*Tugas yang Diminta*
1) Menurut tulisan tentang beragama dengan logika, video apa yang membuat Tretan Muslim dituduh melakukan penistaan agama?
2) Lanjutkan tulisan tentang beragama dengan logika, mulai setelah kalimat terakhirnya.

*Teks Sumber*
* * *

Religious With Logic


Gambar mungkin berisi: cangkir kopi dan minuman

RELIGIOUS WITH LOGIC
Ada yang menarik pada perbincangan Habib Husen Ja’far Hadar dengan Tretan Muslim dalam videonya “Jeda Ngobrol”. Dalam video tersebut terjadi sebuah dialog antara keduanya seputar tema-tema keIslaman, seperti bagimana cara beragama yang benar, hubungan Nabi Saw dengan nilai-nilai kemanusiaan dan seterusnya.
Tapi yang paling menarik dalam dialog tersebut adalah ketika seorang Muslim bertanya : bagaimana batasan logika dalam beragama? Kalau boleh saya mengira-ngira, pertanyaan yang dilontarkan Muslim itu muncul dari keresahannya yang cukup serius. Pasalnya dalam bulan-bulan terakhir tahun 2018 lalu, ia sempat diintimidasi, dihujat dan dikeroyok di media sosial oleh netizen dengan tuduhan “penistaan agama”. Mereka tidak terima dengan video “puding babi kurma madu” yang ia buat. Akhirnya Muslim pun memberi klarifikasi yang disertai minta maaf atas perbuatannya itu dan terpaksa undur diri dari “debat kusir”.
Kendatipun demikian, keadaan menuntutnya untuk gelisah: Islam itu seharusnya menyampaikan pesan damai dan membawa keteraturan, maka ketika ada kekerasan atas nama agama berati itu tidak masuk akal. Sekali lagi, bagi Muslim, beragama itu harus logis. Pertanyaannya: sejauh mana akal mempunyai peran dalam beragama, atau sejauh mana batasan logika dalam islam?
Sebelum menjawab pertanyaan itu, kita perlu menyadari bahwa apa yang menimpa Muslim itu sebenarnya berupa miniatur atau gambaran kecil bagaimana keadaan sosial beragama kita saat ini. Rupanya tidak gampang bagi "sebagian orang" untuk membedakan antara mana yang “Islam” dan mana yang “pemikiran Islam” – dan mana yang menurut “AKU”. Bagaimana mungkin Islam yang begitu agung dalam kesejarahannya dan gemilang dalam capaian-capaian besarnya ternyata hendak dikerdilkan pada asumsi-asumsi yang hampir sepenuhnya “aku”. Jadi ketika ada orang mengatakan, “ ini bertentangan dengan ajaran Islam” itu bisa jadi yang dimakksud adalah bertentangan dengan pendapatnya yang “hampir kudus” itu, dan “ini penistaan agama”, maksudnya adalah menistai dirinya sendiri.

* * *

*Data yang Diberikan*
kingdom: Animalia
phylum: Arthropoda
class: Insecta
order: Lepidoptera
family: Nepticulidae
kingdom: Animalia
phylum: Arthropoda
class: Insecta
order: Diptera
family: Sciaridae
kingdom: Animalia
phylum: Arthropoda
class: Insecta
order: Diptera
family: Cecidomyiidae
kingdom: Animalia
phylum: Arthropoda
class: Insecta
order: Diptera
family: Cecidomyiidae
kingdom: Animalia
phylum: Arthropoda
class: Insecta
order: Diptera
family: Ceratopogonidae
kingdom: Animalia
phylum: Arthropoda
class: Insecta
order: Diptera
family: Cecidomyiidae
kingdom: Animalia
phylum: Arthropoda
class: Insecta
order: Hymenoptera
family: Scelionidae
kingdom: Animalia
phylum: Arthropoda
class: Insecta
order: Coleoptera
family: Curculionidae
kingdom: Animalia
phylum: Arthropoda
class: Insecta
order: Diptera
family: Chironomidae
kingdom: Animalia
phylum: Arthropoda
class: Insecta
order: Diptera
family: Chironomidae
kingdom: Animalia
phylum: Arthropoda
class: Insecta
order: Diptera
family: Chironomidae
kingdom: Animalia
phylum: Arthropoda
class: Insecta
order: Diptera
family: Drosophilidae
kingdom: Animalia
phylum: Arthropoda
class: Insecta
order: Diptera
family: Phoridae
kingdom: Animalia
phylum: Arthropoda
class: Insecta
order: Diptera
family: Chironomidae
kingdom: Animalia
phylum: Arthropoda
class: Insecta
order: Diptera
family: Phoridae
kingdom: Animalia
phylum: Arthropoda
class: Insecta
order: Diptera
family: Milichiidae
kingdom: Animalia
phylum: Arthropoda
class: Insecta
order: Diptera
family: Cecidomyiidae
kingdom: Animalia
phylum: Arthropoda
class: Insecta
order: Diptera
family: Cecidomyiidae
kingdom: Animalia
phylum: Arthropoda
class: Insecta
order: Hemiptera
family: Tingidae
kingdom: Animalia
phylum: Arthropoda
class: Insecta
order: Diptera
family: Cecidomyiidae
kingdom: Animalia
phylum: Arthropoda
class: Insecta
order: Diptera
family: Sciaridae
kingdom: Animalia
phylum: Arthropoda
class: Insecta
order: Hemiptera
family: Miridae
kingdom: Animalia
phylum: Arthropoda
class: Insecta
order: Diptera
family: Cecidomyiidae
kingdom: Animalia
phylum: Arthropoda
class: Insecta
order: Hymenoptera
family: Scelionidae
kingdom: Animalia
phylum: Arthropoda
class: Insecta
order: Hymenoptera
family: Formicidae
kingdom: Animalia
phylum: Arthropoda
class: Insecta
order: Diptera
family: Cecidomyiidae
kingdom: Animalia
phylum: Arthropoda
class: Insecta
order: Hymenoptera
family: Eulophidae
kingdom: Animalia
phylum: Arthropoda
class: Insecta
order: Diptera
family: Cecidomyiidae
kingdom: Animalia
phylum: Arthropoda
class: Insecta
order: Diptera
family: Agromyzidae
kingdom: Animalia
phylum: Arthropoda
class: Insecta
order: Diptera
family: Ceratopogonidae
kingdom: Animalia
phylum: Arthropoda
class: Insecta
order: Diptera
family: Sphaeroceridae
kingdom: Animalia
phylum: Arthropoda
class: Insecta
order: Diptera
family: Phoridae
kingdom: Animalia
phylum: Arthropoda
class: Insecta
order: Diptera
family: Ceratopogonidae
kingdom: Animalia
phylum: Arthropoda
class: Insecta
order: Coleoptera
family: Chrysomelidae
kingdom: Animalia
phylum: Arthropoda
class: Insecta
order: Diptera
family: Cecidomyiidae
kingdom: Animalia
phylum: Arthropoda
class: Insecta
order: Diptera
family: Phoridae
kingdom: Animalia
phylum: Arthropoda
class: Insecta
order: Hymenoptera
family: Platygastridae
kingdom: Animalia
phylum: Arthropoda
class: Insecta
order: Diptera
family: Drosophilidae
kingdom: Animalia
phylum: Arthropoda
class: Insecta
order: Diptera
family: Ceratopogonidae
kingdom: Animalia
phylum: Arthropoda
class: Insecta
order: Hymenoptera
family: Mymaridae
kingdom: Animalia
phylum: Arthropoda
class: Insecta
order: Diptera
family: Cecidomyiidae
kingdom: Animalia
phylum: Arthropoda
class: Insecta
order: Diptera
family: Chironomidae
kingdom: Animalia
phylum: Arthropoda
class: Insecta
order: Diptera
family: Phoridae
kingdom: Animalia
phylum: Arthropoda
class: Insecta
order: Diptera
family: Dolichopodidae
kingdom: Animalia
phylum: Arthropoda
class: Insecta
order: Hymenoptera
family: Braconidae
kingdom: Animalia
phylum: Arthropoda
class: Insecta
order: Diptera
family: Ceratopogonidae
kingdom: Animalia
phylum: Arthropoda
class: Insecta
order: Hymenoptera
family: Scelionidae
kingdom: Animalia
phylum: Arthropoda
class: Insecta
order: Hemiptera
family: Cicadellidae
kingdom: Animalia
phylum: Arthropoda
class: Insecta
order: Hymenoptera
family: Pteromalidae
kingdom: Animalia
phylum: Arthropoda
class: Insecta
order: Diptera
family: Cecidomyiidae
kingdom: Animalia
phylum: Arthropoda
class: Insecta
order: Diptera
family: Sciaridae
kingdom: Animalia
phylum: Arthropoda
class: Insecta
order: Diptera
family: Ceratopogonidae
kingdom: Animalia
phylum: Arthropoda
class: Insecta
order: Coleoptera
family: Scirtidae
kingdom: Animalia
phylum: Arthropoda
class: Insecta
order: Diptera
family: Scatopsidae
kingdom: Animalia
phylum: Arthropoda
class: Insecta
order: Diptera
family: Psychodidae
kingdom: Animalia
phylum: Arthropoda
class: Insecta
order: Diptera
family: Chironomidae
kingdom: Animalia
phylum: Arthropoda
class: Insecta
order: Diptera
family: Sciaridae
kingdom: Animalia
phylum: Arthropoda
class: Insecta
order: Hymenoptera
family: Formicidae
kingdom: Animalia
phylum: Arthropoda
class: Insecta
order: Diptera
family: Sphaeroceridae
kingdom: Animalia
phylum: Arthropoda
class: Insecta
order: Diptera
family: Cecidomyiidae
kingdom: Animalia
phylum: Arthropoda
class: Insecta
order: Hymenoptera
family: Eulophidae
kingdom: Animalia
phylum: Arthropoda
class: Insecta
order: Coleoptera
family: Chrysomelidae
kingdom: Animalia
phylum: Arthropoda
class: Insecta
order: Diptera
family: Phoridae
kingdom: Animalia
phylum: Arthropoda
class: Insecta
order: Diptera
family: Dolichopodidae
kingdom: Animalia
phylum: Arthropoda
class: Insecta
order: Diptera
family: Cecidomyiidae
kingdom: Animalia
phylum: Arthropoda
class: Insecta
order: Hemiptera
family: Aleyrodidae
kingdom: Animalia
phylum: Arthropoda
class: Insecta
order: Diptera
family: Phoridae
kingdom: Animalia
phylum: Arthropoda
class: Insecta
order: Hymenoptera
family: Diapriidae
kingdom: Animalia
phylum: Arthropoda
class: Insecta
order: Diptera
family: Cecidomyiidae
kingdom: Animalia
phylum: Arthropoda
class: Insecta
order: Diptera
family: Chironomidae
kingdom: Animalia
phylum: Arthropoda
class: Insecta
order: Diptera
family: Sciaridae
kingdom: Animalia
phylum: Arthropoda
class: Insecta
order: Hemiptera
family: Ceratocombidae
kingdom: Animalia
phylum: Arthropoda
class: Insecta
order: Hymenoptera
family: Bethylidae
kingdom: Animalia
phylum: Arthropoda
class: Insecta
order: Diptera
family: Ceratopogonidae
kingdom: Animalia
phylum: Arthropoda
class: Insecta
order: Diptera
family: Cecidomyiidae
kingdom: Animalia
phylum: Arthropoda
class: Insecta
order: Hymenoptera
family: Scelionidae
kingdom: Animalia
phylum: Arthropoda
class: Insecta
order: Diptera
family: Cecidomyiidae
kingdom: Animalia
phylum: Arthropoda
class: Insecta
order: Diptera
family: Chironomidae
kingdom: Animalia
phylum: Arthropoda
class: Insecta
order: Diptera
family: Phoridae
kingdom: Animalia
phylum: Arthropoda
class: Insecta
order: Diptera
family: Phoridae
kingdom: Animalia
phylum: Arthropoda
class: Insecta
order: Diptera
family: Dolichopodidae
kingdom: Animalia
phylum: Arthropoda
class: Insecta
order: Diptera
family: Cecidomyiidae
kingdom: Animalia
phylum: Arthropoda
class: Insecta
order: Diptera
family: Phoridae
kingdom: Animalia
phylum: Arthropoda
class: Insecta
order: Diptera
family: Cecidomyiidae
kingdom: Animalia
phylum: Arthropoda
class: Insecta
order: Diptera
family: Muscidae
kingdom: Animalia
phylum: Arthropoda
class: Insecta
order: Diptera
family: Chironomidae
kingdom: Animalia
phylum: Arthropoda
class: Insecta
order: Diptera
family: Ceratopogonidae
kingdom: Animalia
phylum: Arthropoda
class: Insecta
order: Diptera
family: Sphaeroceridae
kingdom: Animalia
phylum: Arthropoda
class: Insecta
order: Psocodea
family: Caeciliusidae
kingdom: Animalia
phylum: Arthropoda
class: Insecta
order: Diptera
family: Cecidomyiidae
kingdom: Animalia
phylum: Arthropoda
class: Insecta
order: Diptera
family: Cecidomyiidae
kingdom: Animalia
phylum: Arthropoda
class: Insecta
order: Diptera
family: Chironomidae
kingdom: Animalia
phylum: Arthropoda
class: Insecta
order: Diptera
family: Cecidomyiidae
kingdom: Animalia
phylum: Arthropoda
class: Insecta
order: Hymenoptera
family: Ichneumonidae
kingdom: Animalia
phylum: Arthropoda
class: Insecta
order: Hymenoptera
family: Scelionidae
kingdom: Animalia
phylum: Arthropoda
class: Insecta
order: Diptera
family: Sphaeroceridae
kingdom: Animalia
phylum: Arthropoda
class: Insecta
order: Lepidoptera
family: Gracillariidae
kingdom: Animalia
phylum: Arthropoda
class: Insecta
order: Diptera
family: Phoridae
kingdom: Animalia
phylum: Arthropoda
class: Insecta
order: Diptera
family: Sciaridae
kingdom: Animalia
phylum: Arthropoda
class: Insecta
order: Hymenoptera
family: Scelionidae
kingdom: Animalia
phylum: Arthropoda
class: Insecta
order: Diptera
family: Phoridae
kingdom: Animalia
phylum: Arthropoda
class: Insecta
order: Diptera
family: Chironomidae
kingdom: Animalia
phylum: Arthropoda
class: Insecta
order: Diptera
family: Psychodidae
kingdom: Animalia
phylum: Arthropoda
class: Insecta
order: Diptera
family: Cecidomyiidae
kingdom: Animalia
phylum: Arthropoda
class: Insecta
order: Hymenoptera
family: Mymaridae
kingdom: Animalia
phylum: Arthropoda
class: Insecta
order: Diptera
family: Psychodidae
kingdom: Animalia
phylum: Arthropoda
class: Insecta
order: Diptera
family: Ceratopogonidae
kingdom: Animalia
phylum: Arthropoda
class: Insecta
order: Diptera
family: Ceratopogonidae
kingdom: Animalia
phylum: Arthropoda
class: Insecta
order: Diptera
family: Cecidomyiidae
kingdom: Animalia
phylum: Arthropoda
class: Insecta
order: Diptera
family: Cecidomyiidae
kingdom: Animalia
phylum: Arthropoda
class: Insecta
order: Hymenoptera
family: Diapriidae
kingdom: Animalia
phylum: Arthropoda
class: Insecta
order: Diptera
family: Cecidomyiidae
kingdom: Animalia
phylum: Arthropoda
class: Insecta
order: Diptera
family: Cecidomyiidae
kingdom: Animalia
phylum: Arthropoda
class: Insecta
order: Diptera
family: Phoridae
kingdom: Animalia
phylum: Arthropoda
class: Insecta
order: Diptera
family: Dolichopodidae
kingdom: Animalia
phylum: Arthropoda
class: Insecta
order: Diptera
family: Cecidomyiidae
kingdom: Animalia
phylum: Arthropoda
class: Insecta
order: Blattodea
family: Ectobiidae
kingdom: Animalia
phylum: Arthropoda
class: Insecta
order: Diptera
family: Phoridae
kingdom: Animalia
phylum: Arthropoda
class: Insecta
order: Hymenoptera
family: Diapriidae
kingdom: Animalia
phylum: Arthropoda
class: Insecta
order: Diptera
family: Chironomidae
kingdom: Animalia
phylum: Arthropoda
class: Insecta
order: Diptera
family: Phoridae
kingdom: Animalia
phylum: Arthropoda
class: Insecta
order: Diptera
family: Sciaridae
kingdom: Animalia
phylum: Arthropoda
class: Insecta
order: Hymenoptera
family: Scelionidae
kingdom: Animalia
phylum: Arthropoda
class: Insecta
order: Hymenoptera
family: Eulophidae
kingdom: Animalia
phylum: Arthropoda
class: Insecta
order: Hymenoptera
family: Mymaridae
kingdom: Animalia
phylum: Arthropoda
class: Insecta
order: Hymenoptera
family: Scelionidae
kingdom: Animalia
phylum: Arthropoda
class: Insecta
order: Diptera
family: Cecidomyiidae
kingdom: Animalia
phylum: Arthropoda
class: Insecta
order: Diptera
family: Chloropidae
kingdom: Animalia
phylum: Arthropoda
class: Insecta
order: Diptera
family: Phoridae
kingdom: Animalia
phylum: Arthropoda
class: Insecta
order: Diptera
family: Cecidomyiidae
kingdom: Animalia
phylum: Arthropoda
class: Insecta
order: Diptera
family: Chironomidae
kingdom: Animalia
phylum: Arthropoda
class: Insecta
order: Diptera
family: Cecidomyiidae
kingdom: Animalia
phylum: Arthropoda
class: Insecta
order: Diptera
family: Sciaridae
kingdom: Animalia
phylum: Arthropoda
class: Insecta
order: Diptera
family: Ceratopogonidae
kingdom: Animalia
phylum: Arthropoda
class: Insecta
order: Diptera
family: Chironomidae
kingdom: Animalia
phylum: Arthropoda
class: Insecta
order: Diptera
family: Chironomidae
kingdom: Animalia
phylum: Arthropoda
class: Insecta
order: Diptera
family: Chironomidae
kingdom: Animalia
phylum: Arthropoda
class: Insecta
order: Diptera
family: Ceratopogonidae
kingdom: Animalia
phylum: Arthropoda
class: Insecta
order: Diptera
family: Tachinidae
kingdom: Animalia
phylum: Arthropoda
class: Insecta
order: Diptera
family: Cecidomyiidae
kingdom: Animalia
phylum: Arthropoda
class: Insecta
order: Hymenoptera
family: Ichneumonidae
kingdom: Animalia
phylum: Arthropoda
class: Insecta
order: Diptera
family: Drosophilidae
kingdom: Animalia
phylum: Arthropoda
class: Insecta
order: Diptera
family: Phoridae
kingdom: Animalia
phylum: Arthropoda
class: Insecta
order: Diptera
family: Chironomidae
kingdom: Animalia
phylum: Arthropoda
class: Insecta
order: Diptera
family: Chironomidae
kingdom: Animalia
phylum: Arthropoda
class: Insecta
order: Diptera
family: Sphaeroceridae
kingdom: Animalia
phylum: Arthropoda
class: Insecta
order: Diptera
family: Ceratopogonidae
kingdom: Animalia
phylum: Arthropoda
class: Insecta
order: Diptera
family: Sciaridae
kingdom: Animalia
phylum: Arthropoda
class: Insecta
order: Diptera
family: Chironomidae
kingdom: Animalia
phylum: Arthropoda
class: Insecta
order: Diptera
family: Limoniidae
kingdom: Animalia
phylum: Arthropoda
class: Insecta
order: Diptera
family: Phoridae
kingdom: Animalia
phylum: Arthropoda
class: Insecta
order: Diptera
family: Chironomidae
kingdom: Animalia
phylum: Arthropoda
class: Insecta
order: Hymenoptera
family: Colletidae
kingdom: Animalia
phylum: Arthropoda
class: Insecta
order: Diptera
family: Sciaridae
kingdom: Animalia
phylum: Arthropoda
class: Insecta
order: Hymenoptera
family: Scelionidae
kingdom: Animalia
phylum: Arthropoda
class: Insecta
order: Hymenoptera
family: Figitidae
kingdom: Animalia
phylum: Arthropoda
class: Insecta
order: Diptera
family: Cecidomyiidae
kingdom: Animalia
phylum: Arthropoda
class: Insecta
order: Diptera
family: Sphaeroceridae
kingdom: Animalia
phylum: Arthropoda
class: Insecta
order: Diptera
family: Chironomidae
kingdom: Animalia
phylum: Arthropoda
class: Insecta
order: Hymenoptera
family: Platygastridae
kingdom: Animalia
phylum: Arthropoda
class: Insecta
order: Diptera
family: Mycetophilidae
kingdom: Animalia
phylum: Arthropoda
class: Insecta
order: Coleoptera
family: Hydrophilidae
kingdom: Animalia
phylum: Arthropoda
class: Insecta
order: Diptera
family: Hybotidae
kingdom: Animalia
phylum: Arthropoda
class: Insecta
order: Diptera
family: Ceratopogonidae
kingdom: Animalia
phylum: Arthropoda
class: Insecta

* * *

*Jawaban Tiap Tugas*
1) Video "puding babi kurma madu".

2)
Syekh Muhammad Al-Ghazali dalam bukunya "laisa minal islam" memberikan penjelasan yang sangata bagus mengenai perbedaan antara islam dan pemikiran islam. Beliau mengatakan : innal fikro al-islami laisa huwa al-islam bal huwa shun’atul muslimin al ‘aqliyyah fi sabiilil islam wa bimusyawaroti mabadiihi: pemikiran islam itu bukanlah islam itu sendiri, melainkan sebuah produk-nalar kaum muslimin yang dihasilkan dari jalan islam yang mengacu pada prinsip-prinsip dasarnya. Beliau melanjutkan bahwa islam itu adalah wahyu ilahi yang diturunkan kepada Rasululloh Saw Muhammad bin Abdillah, dengan Al-Quran sebagai kitab suci dan Sunnah Nabi sebagai penjelas Al-Quran. Adapun pemikiran Islam itu bersifat baru datang dan selalu tunduk pada perkembangan zaman. Sedangkan Islam itu mempunyai kitab :
" (yang) tidak akan didatangi oleh kebatilan baik dari depan maupun dari belakang (pada masa lalu dan yang akan datang), yang diturunkan dari Tuhan Yang Mahabijaksana, Maha Terpuji." (Al Fusshilat ayat:42)
Pemikiran islam itu tidaklah maksum, ia bisa salah dan bisa benar: tidak harus diikuti. Sedangkan Islam terbebas dari itu semua. Islam itu suci (qoddasah), oleh karenya ia wajib ditaati. Perbedaan antara Islam dan Pemikiran Islam itu bagaikan perbedaan langit dan bumi : antara kuasa Alloh SWT dan kuasa manusia. Tetapi keterikatan keduanya bagaikan dua hal yang tidak bisa dipisahkan dan saling berkaitan satu sama lain.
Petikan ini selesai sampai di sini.